I know you proud of you two digits age

tahukah kau, nak? kau sekarang hampir remaja, dan Ibu makin terpesona. seperti selalu, sejak semula. kedewasaan, kemandirian, imajinasi, talenta, mimpi, kemauan -- kau punya segalanya. dan aku hanya bisa berusaha untuk selalu membuka kesempatan.
but do you know, baby? you are about to leave 'kid' and became 'teen', and you amaze me more. like always, from the beginning. maturity, independence, imagination, talents, dreams, wishes - you've got everything. and I can only try to keep the opportunities open

tahukah kau, nak? hari ke hari semakin aku harus belajar padamu. tentang menerima kenyataan. tentang menghadapi kekecewaan. tentang keteguhan pendirian.
do you know, my dear? day to day I realize I must learn more from you. about accepting the facts. about facing disappointment. concerning the establishment of persistance

tahukah kau, nak? kadang aku merasa, aku lah anakmu, dan kau ibuku.
do you know, honey? some times I feel, I am your daughter, and you are my mother.



selamat ulang tahun, sayang. tetaplah menjadi pribadi istimewa, semakin.
happy birthday, sweetheart. keep yourself being a special one, and more.

Thursday, August 5, 2010

a common thing become less special


this a text of one macapat song (Javanese traditional singing) in a contest Ibit joined. Ibit has been sent to join Macapat Contest for the last three years, in two different cathegories. during that time, she always took #1 place in Kecamatan level. means she was then sent to Kabupaten, but the best result was #3 place in this level.
ini teks salah satu lomba macapat yang diikuti Ibit. Ibit sudah tiga tahun belakangan ini ikut lomba macapat, dua kategori setiap tahunnya. selama itu, dia selalu berhasil jadi juara 1 di tingkat kecamatan. artinya setelah itu dia maju ke tingkat kabupaten, tapi hasil terbaik di tingkat ini baru juara 3

couple days ago, she was again sent to join the same contest. Ar and Ir were trained to follow Ibit but seemed they were still not ready for a competition.
after the contest, I asked her how did she do it.
she said, 'hh... just like usually. I took first place'
and she said that with plain face, like being #1 is not special. later, in the evening, Dan called from office. Ibit talked to him, I didn't. after hanging the phone Ibit asked me, 'why Bapak didn't ask me the results of the contest?'
'why, do you think?'
'I think he already knew what I got'
beberapa hari yang lalu Ibit ikut lomba lagi. Ar dan Ir juga dilatih untuk ikut lomba yang sama, tapi sepertinya belum siap.
seusai lomba, aku tanya bagaimana hasilnya.
dengan wajah datar dia menjawab, 'biasa... juara satu,' seolah juara satu itu biasa aja. sorenya, Dan menelpon dari kantor. Ibit yang bicara dengannya, aku ngga tahu ngobrolin apa. setelah menutup telponnya, Ibit bertanya padaku, 'kenapa Bapak ngga nanyain hasil lombaku?'
'menurutmu kenapa?'
'kayanya Bapak udah bisa nebak hasilnya'

may be. well may be not. I thought Dan was too busy with work and forgot to ask about that. but the fact that Ibit thought so, showed how a success she made has become a common thing - and not special. I don't know it is sad or what. I just think shes starting getting bored with the same contest.
mungkin. mungkin juga tidak. kupikir Dan terlalu sibuk dengan kerjaan dan lupa untuk bertanya soal itu. tapi kenyataan bahwa Ibit berpikir begitu, menunjukkan bahwa keberhasilan yang dia capai sudah menjadi sesuatu yang biasa, tidak istimewa. aku tidak tahu itu menyedihkan atau bagaimana. tapi kelihatannya dia sudah mulai bosan ikut lomba yang sama.
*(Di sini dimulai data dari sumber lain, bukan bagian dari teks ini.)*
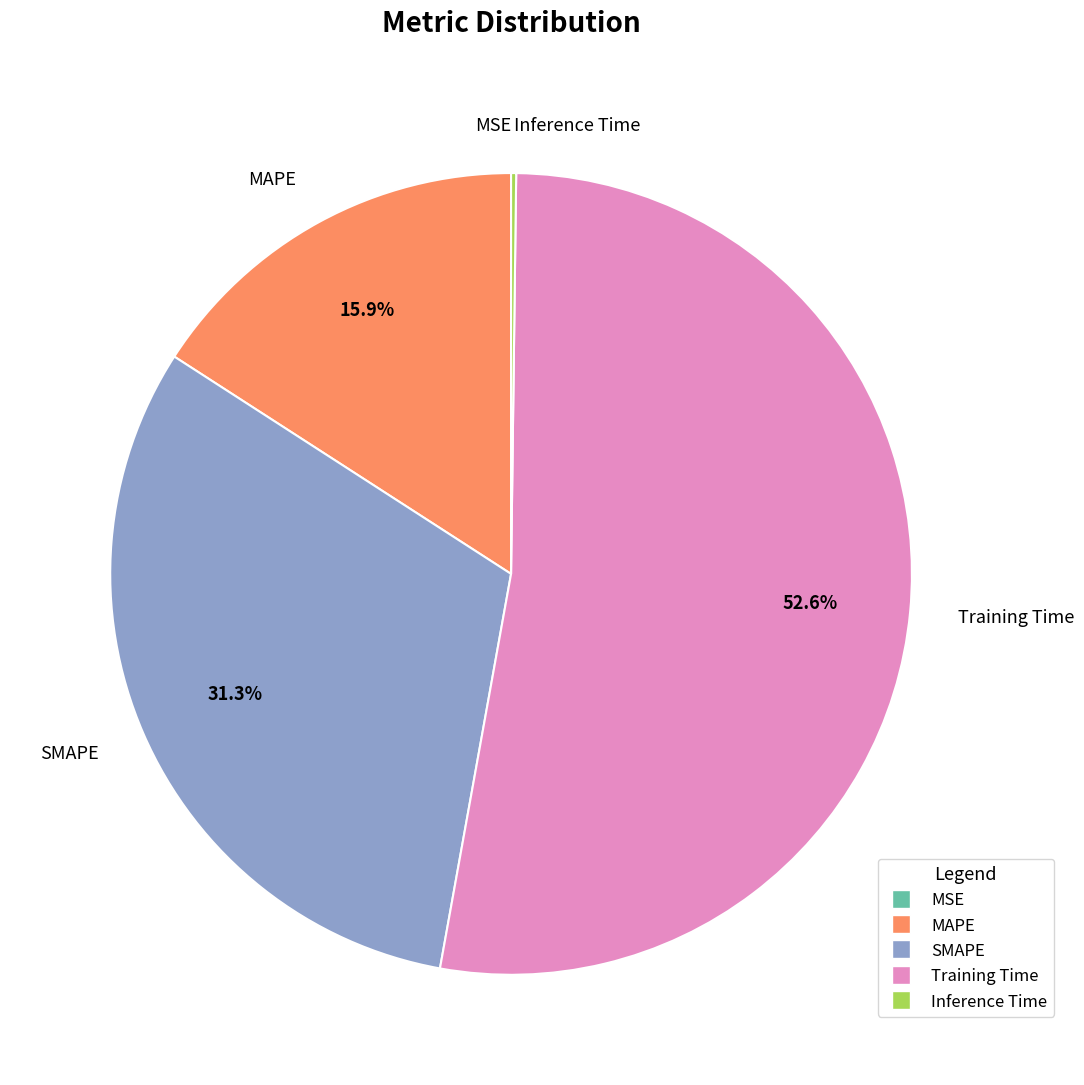

Which slice is the largest?

Training Time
really, I wonder why. whenever there is any activity in school, as long it is about singing, it was always Ibit to be sent. any kind of singing contest, and singing performance. name it: pop singing, macapat, rebana, band. it has been going since her first year. she enjoyed them first, but I think she is tired now, or bored. beside, aren't there any other student to participate? I believe there are some students want to have the same chance. I'm afraid that the teachers only think about results, and abandon a possibility this could lead to jealousy.
aku juga heran. setiap kali ada kegiatan di sekolah yang berhubungan dengan menyanyi, selalu Ibit yang dikirim. sebut saja: menyanyi pop, macapat, rebana, band. sejak kelas satu lho. awalnya dia menikmati, tapi sepertinya sekarang mulai capek, atau bosan. lagi pula, apa tidak ada anak lain? aku yakin pasti ada murid lain yang ingin juga ikut berpartisipasi. takutnya guru guru hanya memikirkan hasil lomba, dan mengesampingkan kemungkinan bahwa hal ini bisa menimbulkan kecemburuan.
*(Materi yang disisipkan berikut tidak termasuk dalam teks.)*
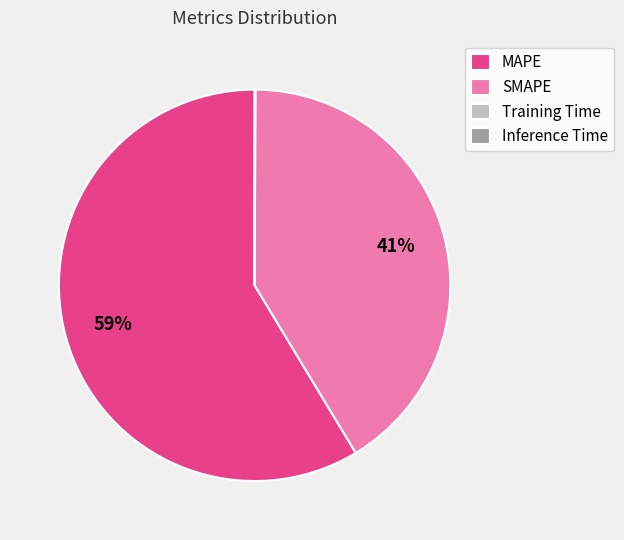

Is the sum of MAPE and SMAPE greater than half?

Yes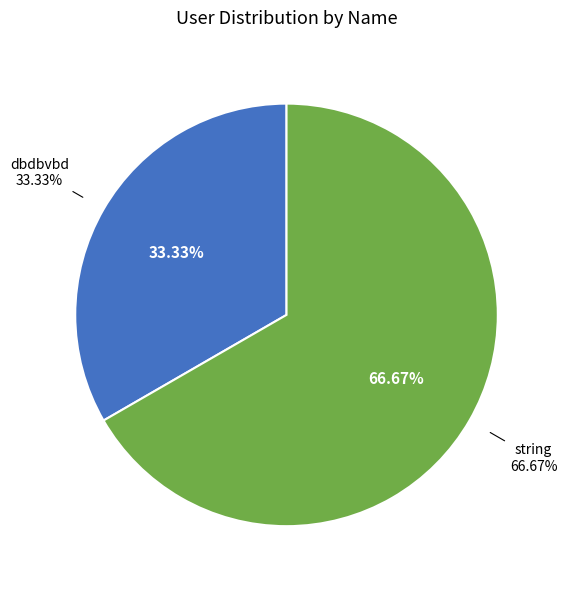

Count the number of slices in the pie.

2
well, this year will be the last year for her to still be able to do those activities. I'll just let her do it if she likes, or quit if she wants to. I just don't want some thing fun turn into some thing sucks.
well, ini tahun terakhir buat Ibit untuk bisa mengikuti kegiatan kegiatan tersebut. aku biarkan saja kalau dia masih ingin ikut, atau berhenti kalau mau. aku cuma tidak mau kalau hal yang menyenangkan menjadi memuakkan.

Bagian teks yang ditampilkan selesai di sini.